Gloria Emeagwali, Professor of History

I happened to be in China during Mugabe's visit last month, July 2005. I congratulate the Chinese for hosting Mugabe. Why not? Mugabe will learn from his mistakes and gain from his strengths. True enough, the Chinese must also be chided for not doing enough to solve the impasse in Darfur .My suspicion is that they do not want to jeopardize their newly evolving relations with Khartoum. They must sort out the complexities of their new relationships in time.

For the entire two weeks of my extensive travel in Beijing, a trip which had nothing to do with Mugabe's visit, the Chinese were rather warm and welcoming.
Taxi drivers, hotel receptionists, sales persons, guides, Chinese tourists from other parts of China, ordinary Chinese pedestrians- they all exuded very positive vibes.No supremacist body language or racist iconography.

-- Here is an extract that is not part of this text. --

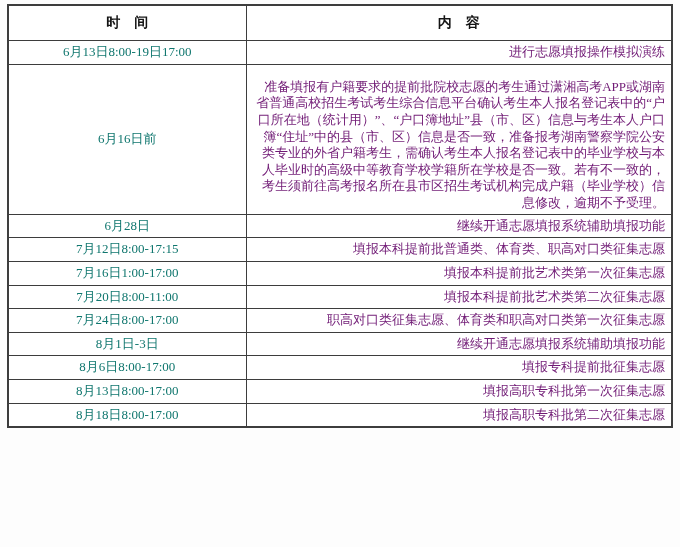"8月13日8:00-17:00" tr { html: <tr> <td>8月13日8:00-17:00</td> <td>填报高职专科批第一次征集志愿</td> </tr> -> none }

One felt at ease and relaxed. Not for a moment did co-travelers and myself feel the glare of hostility and arrogance.

So on what basis should one exercise a positive attitude toward the Chinese? The hostel incidents of a few decades ago should be forgiven- though not forgotten- and we must find a way to benefit from this current stage of international politicking. Terms of trade, agreements and treaties must be closely watched and evaluated. We cannot afford another decade of unfulfilled technology transfer deals. We cannot continue to remain primary producers and exporters.
Nor can we allow this beautiful continent to become a graveyard. We need the Chinese
to help us find a cure for AIDS. It is in their interest to do so. They may be the next target.
If it is true that AIDS is the product of biological warfare or genetic engineering, then we
were the first target and the disease a very convenient one for certain interest groups within and outside the continent. On the other hand, if the disease is a perfectly 'normal' one, we still need their help.
The third option is to say that the disease does not exist but commonsense tells me that something strange is happening when villages of orphans and their grandparents are showing up in certain regions.

Multipolarity not unipolarity - is the answer. African regimes now have another opportunity to evaluate different options and negotiate shrewdly.Yes, ties have burgeoned since 2000, as pointed out by Macartney. This development is quite welcome. Somewhere out of the abyss of neo-apartheid expansionism, Western condescension and paternalism - and the Chinese
acquisition of superpower status will Africa find its way.